La prima pagina de La Repubblica così titolava ieri mattina: “Un lockdown per ripartire”. Ciò che stupisce non è che il potere provi a imporre il suo dominio assoluto, semmai che ci sia puntualmente un gregge inerme disposto ad accettarlo. Perché gli uomini anziché battersi contro le proprie catene le difendono strenuamente?
Risulta davvero enigmatico comprendere come a distanza di un anno il logoro canovaccio della narrazione dominante possa ancora avere un seguito, essere creduto e accettato anche al netto della sua conclamata falsità.
Si tratta della vecchia e sempre pratica dell’asino e della carota: carota che coincide con la promessa di una liberazione a venire che sempre viene rimandata a domani e che sempre viene utilizzata per giustificare la servitù permanente.

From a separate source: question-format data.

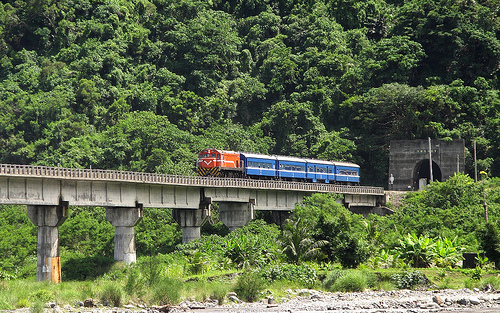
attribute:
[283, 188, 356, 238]
tree — green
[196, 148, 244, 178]
engine — red, orange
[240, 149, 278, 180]
train car — blue, white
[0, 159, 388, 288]
bridge — grey, for railroad tracks, stone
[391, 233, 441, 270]
bush — green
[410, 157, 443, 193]
archway — dark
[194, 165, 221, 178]
bumper — black, yellow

Un titolo come quello prospettato da La Repubblica si sarebbe potuto accettare nel marzo 2020, ma com’è possibile che venga accettato in silenzio e di buon grado oggi a un anno di distanza? Davvero qualcuno non ha inteso che questa situazione è già a tutti gli effetti la nuova normalità? Davvero qualcuno non è in grado di intendere che la nuova forma del potere aspira a cronicizzare questo specifico paradigma di governo? Come si può davvero prestare fiducia a una narrativa che da un anno continua a proporre chiusure e riaperture senza realmente risolvere il problema al punto che oggi ci troviamo in una situazione analoga a quella di partenza?
Risulta davvero incomprensibile come il grado di ingiustizia e di violenza da parte del potere terapeutico che in altri tempi sarebbe bastato a scatenare rivoluzioni, sfoci oggi nell’apatia generalizzata o peggio ancora nell’apatia di chi con automatismo balordo ripete ‘stay home, save lives’.